Formerly known as Azure AI Services or Azure Cognitive Services is a unified collection of prebuilt AI capabilities within the Microsoft Foundry platform
Hi Kriti Kumari,
At the moment, the Foundry dashboard does not support a single consolidated view where you can add and compare evaluation results from multiple datasets or multiple evaluation runs in one persistent dashboard, like the external comparison site you shared.
What Foundry supports today is comparison at the evaluation run level, not a custom dashboard view.

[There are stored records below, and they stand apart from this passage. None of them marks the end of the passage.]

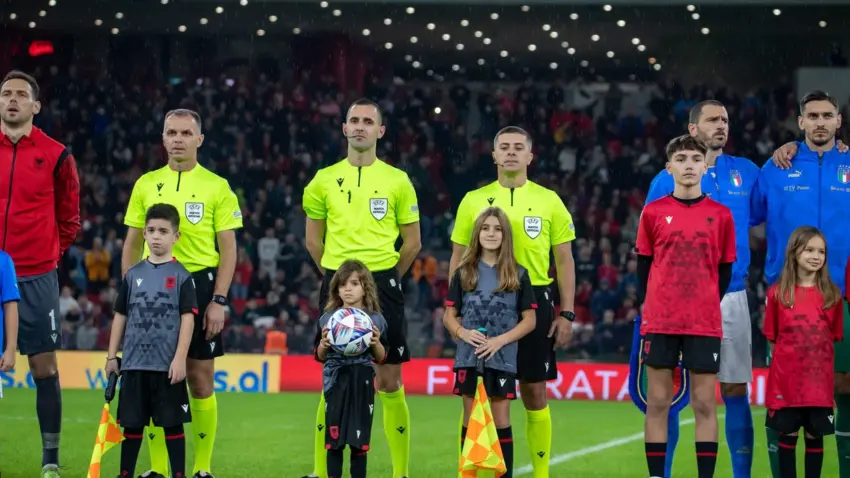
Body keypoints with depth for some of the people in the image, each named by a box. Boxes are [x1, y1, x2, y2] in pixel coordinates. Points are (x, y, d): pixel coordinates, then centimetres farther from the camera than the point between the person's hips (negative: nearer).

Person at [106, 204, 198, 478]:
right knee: (132, 423, 8)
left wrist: (180, 359, -12)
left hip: (168, 366, -3)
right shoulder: (133, 275, 9)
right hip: (134, 363, 3)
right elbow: (120, 316, 14)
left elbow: (188, 318, -5)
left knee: (172, 423, 1)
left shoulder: (181, 276, -1)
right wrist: (112, 356, 10)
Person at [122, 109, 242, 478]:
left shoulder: (217, 187, 1)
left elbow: (228, 249, 0)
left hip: (199, 284, -2)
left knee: (200, 378, 1)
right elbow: (132, 244, 12)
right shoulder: (146, 185, 8)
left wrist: (218, 301, -8)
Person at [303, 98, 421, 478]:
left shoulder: (397, 181, 2)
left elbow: (412, 242, 7)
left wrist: (386, 277, 8)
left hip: (383, 285, -1)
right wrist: (336, 276, 10)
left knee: (390, 385, -1)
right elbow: (313, 240, 14)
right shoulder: (324, 180, 6)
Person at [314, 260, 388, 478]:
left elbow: (381, 358, 7)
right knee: (333, 438, -1)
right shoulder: (328, 319, 5)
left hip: (362, 383, 0)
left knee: (359, 440, 1)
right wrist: (324, 344, -12)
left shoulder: (375, 320, 3)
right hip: (336, 381, 1)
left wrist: (376, 343, -13)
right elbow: (320, 357, 9)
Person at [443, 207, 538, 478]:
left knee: (501, 421, 0)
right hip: (469, 357, 1)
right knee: (470, 420, 5)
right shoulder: (464, 273, 6)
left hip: (502, 359, -1)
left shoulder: (518, 275, 2)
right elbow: (449, 315, 8)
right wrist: (462, 332, -13)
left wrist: (500, 340, -13)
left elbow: (529, 320, 1)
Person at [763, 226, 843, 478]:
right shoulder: (778, 292, -1)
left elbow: (835, 337, 7)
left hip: (819, 381, 1)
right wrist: (788, 359, -3)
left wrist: (822, 362, -1)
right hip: (786, 379, -1)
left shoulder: (832, 294, 2)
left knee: (815, 436, 7)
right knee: (787, 435, 6)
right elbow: (772, 337, 3)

To compare different models or datasets, you need to run evaluations separately for each dataset and model combination. After that, open the evaluation details page in the Foundry portal and select multiple evaluation runs. There is a built in Compare option that shows the results side by side. This comparison helps you see which model or dataset performed better and highlights improvements or regressions based on statistical significance. This comparison view works well for analysis, but it is temporary and not saved as a reusable dashboard.
If you want deeper insight, you can open each evaluation run and review the aggregated metrics and row level results. This shows the prompt, response, ground truth, and evaluator scores for each record, which is useful when you want to understand why one dataset or model performed better than another.
For agent-based scenarios, where you want to compare performance over time rather than offline datasets, the Monitor section of the agent gives you charts and metrics based on live traffic. This is meant for observing trends and behavior, not for direct dataset to dataset comparison.
So in short, comparison is possible today through the evaluation Compare feature, but adding multiple evaluation results into a single custom dashboard view is not available yet in Foundry. If your use case needs long term tracking or custom visuals, many users export evaluation results and build their own comparisons outside the portal.
Official documentation that explains these capabilities can be found here
• Self help for Evaluation setup & best practices:
https://learn.microsoft.com/azure/ai-foundry/concepts/observability?view=foundry-classic
• See evaluation results in Foundry portal & troubleshooting:
https://learn.microsoft.com/azure/ai-foundry/how-to/evaluate-results?view=foundry
• Compare the evaluation results (stat-sig side-by-side):
• Foundry Project REST API reference (evaluation_comparison): https://learn.microsoft.com/azure/foundry/reference/foundry-project-rest-preview#components
• Available tools / example prompts for Foundry MCP Server:
Hope this clarifies the current behavior and available options.
Thankyou!